What you have to do: In the records that follow, show each line where the word "улица" is present.

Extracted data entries
▬▬▬▬▬▬▬▬▬▬

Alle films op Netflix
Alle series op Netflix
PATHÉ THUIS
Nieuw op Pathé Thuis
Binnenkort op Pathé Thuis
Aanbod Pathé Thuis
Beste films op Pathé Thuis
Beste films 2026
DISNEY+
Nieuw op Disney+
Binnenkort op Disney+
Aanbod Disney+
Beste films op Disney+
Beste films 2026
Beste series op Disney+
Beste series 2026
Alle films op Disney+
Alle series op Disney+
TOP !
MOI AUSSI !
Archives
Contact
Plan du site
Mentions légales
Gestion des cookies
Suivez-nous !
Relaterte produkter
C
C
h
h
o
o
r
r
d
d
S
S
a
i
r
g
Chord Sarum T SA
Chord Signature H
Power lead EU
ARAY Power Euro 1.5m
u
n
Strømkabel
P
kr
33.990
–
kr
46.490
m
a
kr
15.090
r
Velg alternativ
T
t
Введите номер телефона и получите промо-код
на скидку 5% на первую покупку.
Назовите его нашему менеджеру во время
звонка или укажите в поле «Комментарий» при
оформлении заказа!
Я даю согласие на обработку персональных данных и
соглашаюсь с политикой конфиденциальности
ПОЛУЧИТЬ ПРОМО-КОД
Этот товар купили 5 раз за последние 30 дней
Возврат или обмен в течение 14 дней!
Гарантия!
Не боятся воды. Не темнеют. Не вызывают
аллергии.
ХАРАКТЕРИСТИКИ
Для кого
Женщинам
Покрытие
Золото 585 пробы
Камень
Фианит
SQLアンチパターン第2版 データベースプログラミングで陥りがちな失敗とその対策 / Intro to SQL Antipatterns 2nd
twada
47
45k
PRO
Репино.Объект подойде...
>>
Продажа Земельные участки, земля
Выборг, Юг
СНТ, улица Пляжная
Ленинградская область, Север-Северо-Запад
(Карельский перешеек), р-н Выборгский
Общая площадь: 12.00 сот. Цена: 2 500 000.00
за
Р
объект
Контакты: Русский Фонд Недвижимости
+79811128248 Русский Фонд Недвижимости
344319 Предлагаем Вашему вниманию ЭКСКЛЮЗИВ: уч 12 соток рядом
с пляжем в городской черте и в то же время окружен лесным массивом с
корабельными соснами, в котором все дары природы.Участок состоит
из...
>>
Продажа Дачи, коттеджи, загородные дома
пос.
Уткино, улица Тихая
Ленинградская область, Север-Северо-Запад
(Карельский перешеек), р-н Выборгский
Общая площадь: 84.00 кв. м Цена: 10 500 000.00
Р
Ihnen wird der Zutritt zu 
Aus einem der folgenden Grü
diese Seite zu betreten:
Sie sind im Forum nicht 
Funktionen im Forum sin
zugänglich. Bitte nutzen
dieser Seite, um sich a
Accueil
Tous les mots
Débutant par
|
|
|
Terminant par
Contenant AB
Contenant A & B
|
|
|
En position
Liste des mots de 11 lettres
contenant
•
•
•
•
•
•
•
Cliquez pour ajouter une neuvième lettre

▬▬▬▬▬▬▬▬▬▬

Task output:
СНТ, улица Пляжная
Уткино, улица Тихая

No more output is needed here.